To-do item: The required output is all lines below that contain the word "aceites".

[Page images and extracted text]
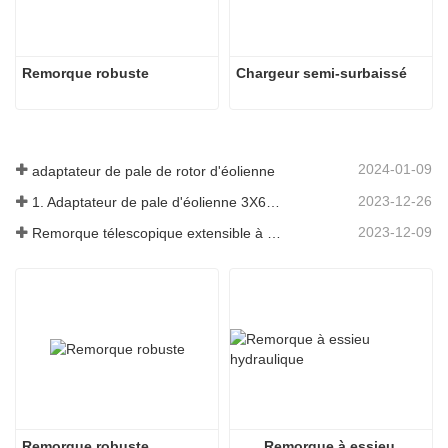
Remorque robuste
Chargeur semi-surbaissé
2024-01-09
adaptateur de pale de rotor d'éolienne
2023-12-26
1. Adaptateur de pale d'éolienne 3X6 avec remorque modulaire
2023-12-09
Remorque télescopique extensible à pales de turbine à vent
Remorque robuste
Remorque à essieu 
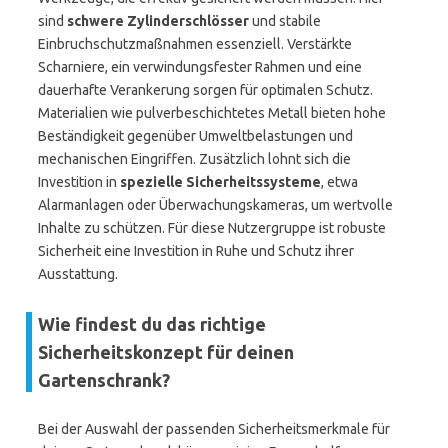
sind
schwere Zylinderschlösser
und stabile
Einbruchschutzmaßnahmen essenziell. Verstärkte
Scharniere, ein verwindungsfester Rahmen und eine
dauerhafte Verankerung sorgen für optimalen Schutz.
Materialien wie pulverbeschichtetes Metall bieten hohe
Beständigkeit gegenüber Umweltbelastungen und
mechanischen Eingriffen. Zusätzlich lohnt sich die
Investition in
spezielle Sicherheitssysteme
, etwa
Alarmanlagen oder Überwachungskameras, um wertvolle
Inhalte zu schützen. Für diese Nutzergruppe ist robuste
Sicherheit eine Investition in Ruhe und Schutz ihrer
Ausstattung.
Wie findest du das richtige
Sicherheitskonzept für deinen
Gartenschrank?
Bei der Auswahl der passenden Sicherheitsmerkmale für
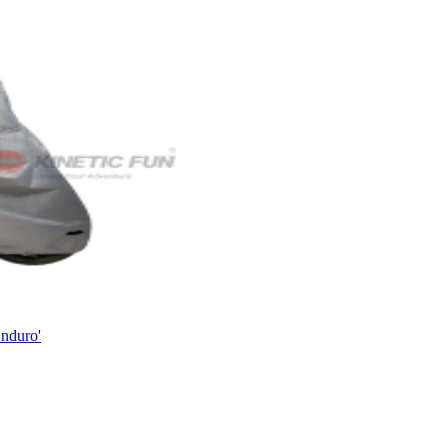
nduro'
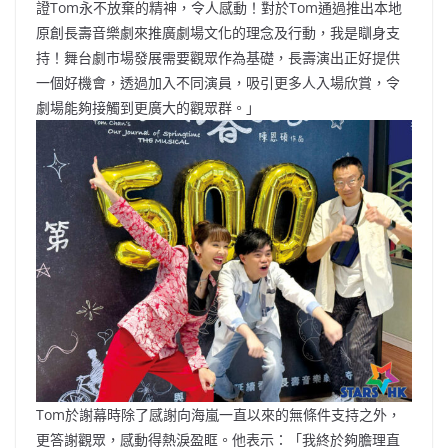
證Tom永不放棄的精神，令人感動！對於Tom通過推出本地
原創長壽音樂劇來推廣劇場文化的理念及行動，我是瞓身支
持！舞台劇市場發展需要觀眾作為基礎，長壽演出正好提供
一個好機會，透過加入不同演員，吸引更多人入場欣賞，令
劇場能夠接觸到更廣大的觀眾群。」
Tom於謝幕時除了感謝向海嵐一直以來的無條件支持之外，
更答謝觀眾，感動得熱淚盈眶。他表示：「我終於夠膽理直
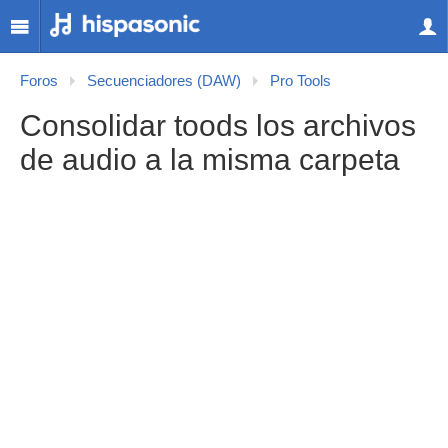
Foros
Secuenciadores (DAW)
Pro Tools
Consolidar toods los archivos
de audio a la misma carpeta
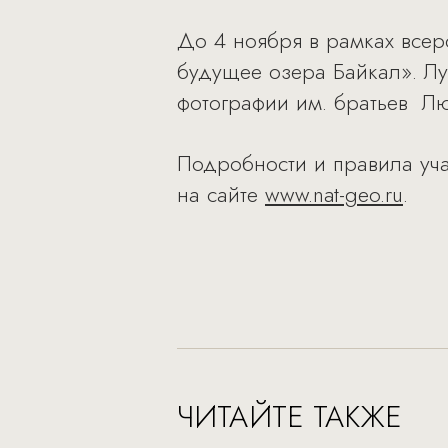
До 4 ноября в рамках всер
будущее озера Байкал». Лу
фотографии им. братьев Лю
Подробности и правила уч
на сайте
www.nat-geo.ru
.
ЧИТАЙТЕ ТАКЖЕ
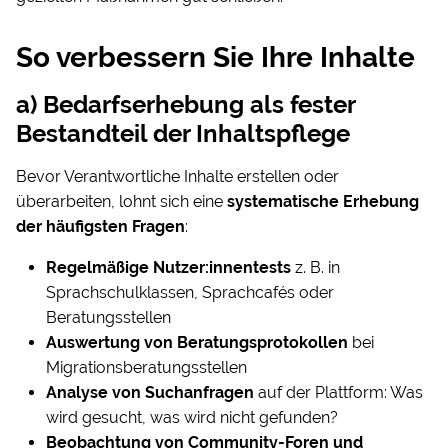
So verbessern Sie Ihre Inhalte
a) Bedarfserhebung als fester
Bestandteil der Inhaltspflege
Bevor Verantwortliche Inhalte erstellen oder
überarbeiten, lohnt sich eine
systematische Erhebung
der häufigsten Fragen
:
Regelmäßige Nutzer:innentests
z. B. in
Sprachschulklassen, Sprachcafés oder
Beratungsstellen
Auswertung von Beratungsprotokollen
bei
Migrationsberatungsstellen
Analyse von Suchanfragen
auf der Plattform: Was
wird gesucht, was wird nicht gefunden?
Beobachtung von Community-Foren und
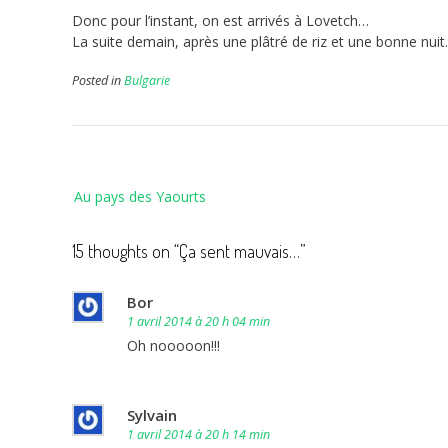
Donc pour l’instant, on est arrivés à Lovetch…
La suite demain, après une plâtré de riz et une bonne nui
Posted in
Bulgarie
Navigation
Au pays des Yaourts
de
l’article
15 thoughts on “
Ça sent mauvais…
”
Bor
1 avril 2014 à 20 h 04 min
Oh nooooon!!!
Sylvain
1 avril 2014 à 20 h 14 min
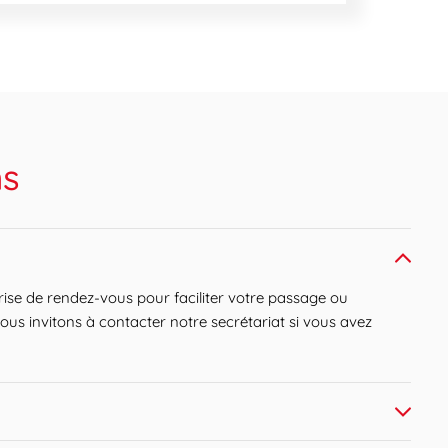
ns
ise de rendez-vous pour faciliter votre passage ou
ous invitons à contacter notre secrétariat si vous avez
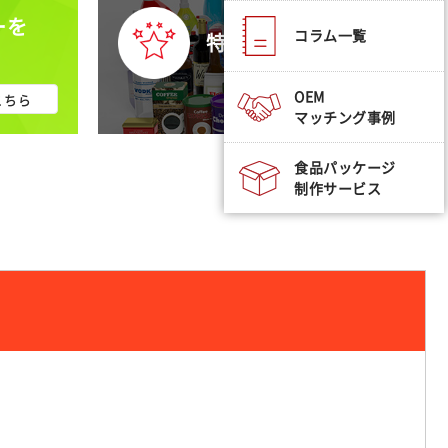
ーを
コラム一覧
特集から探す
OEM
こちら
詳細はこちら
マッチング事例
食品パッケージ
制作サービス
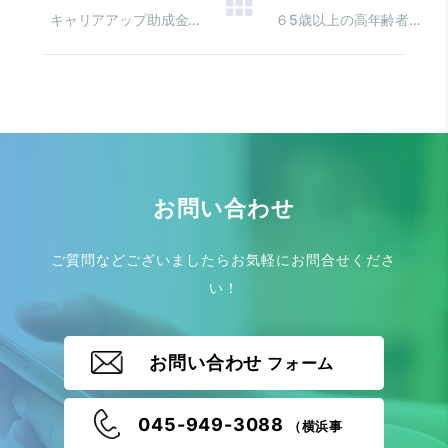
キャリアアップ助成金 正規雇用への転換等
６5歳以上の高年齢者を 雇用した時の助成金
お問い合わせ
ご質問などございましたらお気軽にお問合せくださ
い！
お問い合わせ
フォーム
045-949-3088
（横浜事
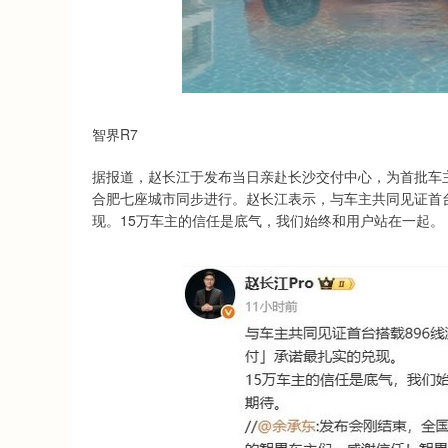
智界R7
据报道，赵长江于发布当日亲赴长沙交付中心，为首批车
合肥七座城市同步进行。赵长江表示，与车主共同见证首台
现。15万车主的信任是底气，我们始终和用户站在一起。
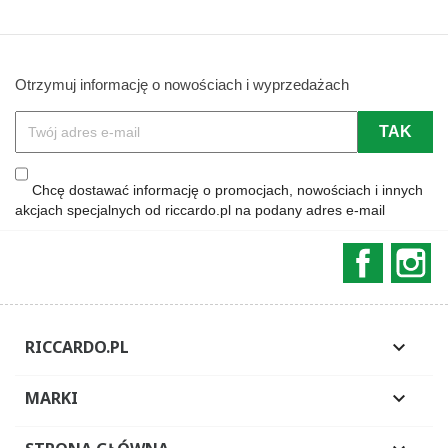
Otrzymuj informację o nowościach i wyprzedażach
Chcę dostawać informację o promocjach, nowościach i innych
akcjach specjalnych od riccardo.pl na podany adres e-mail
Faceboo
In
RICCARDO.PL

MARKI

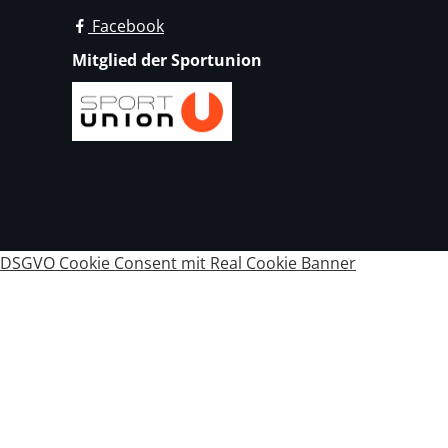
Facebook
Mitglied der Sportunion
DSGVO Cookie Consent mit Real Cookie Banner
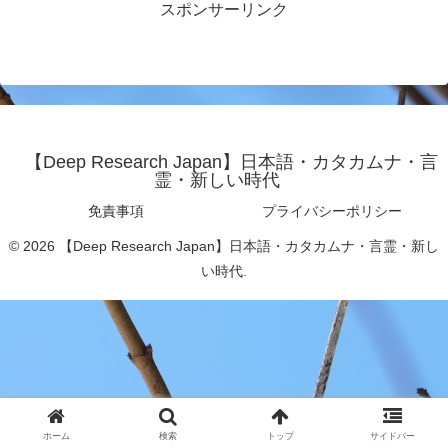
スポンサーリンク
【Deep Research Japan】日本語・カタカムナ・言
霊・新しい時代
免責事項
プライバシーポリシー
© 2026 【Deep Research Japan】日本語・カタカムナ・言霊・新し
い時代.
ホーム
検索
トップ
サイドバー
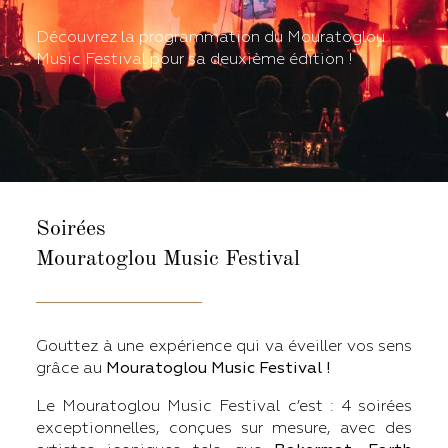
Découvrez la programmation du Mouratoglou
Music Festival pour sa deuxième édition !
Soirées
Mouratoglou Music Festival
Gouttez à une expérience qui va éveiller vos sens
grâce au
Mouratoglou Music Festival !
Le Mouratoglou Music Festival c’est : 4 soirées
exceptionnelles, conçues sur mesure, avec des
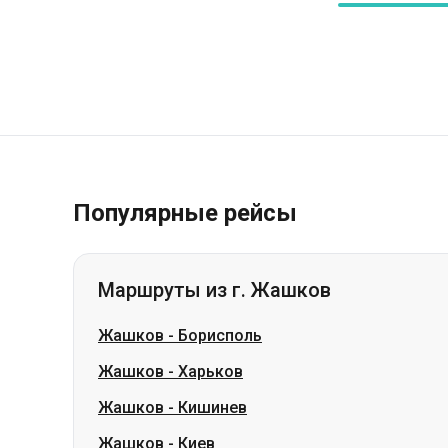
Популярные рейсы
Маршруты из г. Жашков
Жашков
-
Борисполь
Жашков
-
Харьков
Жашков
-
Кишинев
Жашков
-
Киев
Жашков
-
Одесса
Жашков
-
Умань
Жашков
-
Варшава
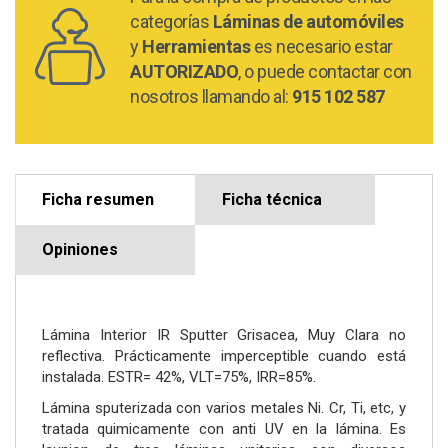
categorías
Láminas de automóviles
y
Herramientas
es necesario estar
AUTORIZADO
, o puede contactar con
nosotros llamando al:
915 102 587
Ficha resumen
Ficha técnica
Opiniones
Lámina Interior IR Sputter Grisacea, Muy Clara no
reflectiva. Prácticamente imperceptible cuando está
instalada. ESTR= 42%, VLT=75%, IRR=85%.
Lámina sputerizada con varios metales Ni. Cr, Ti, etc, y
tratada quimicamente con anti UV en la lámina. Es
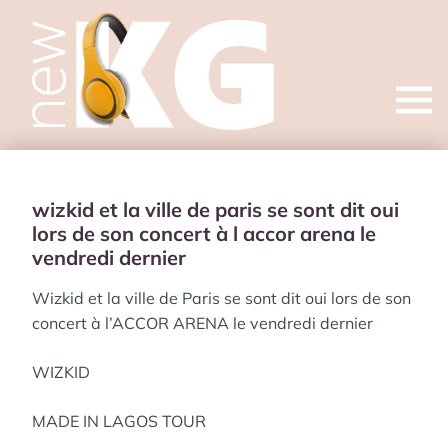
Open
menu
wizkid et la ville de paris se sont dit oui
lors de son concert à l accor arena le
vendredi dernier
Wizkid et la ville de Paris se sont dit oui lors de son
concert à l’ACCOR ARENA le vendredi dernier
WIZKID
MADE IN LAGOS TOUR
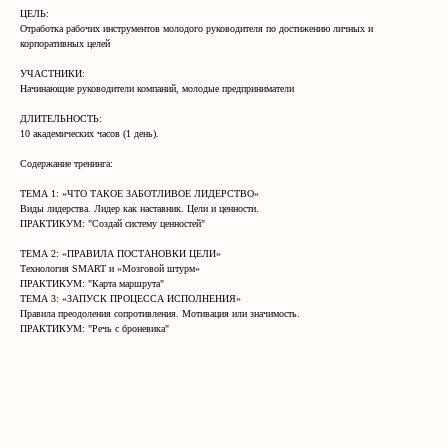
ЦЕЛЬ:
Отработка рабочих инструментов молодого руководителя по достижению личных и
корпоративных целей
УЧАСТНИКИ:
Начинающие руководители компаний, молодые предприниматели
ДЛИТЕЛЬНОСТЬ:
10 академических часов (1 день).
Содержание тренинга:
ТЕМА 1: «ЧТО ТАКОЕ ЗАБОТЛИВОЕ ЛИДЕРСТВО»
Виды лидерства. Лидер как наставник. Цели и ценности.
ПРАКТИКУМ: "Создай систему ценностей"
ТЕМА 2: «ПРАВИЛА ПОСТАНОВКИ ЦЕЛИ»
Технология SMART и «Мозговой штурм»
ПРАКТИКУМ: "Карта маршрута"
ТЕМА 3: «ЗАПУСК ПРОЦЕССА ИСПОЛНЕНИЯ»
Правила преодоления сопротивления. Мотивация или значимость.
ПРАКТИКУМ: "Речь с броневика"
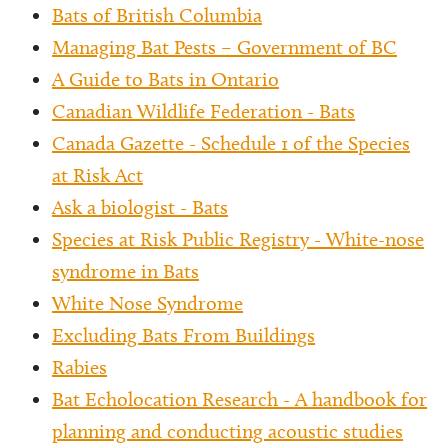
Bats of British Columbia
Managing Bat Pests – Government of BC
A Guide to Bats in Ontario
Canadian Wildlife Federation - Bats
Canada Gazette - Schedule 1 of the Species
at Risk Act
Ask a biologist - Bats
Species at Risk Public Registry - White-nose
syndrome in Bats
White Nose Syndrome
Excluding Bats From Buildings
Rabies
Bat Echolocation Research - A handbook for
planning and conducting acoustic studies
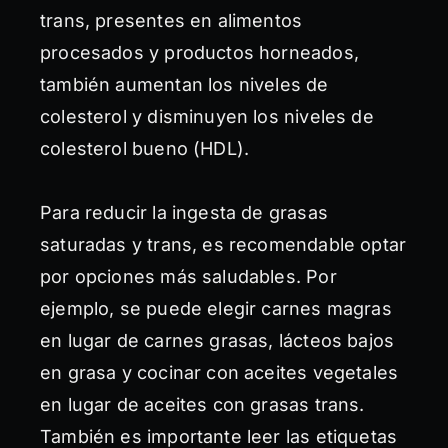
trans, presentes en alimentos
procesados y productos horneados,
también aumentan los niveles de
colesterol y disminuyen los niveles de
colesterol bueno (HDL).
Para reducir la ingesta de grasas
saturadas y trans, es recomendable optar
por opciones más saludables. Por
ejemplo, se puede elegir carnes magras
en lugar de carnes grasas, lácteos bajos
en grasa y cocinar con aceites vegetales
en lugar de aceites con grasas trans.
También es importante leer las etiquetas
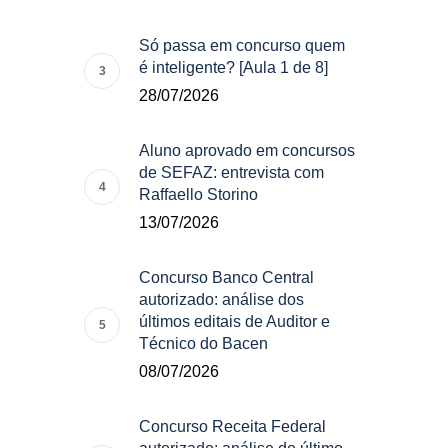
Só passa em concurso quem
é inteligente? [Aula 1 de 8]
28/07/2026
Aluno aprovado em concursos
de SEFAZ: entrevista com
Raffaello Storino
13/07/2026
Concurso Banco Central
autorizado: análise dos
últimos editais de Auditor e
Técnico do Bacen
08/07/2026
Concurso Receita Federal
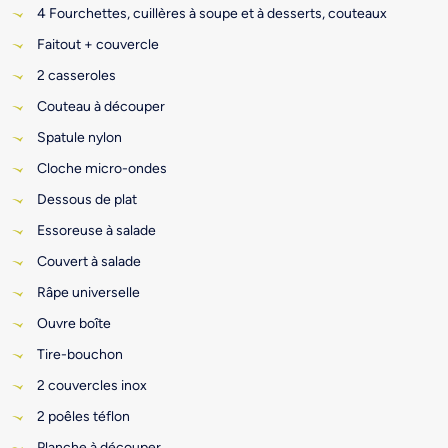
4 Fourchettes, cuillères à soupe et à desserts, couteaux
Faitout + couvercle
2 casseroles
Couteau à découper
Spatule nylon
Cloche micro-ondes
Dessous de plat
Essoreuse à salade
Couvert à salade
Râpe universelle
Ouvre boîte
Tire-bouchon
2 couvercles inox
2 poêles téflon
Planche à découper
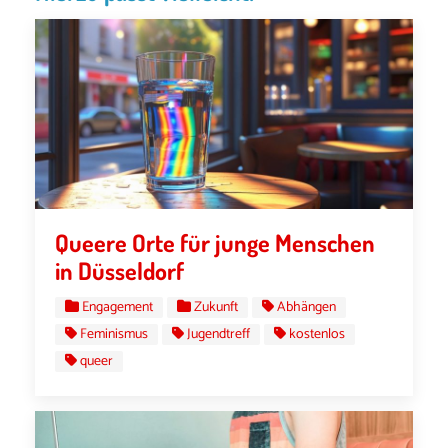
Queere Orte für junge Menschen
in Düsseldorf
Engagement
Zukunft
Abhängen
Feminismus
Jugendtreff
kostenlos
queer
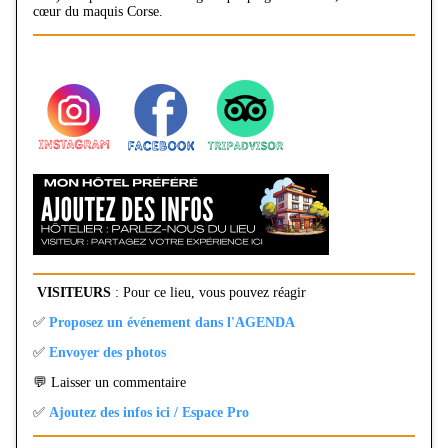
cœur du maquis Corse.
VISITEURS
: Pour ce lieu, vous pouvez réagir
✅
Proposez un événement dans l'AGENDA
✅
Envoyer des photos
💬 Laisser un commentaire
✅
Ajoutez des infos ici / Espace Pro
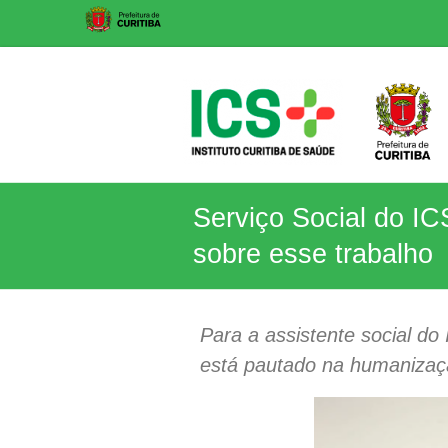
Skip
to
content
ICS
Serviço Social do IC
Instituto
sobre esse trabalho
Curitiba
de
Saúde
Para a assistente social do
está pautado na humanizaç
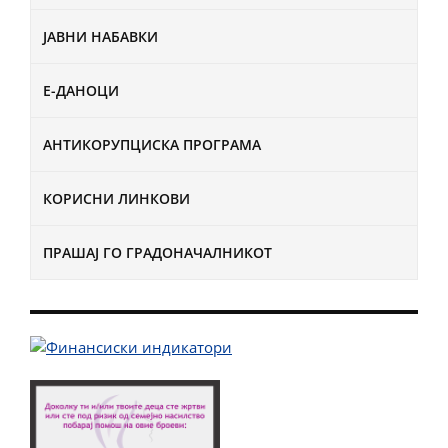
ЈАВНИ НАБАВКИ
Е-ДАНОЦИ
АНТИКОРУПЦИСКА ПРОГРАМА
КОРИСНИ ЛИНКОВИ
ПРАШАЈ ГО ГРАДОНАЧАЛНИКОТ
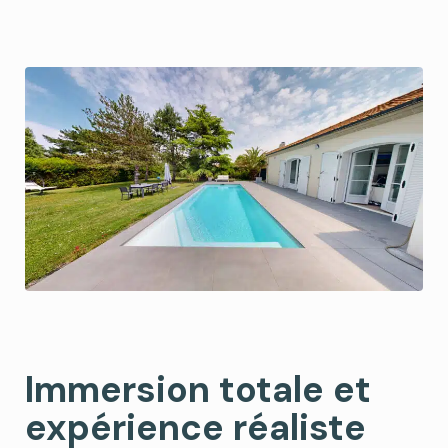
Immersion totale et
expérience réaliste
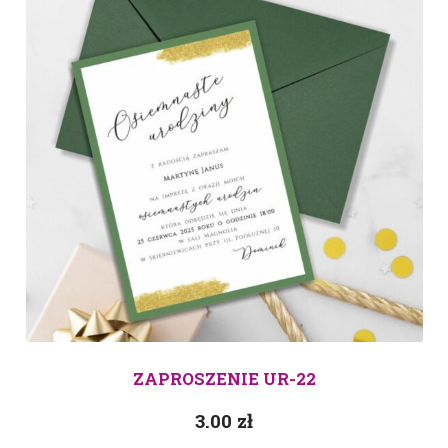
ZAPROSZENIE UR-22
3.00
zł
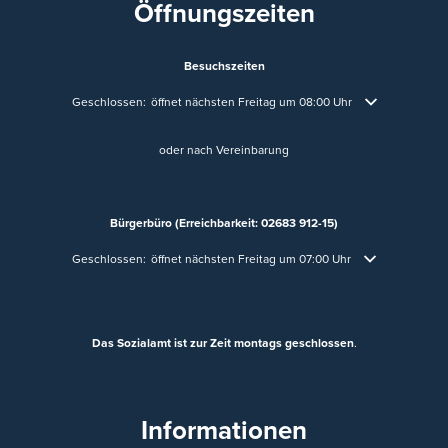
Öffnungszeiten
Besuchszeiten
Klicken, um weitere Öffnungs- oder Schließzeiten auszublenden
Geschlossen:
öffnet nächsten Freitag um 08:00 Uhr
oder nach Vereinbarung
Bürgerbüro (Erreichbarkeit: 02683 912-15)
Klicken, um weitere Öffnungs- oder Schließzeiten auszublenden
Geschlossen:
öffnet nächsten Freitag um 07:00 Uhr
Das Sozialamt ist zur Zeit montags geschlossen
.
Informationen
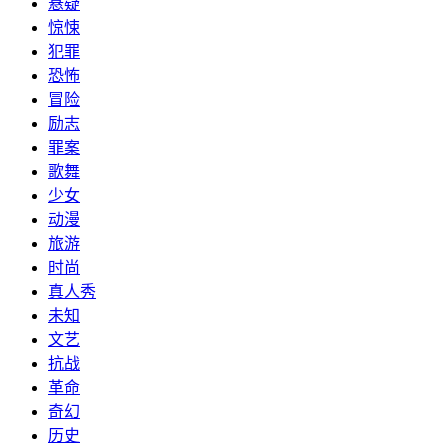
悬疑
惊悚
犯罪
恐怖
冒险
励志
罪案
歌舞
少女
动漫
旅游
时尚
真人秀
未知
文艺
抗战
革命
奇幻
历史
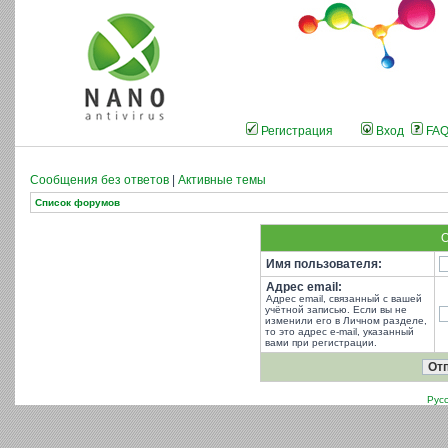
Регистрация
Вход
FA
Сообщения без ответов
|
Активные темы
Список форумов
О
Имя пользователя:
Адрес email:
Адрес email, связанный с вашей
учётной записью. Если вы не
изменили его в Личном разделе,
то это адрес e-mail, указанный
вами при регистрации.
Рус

Reply:
en grasa y cocinar con aceites vegetales
en lugar de aceites con grasas trans.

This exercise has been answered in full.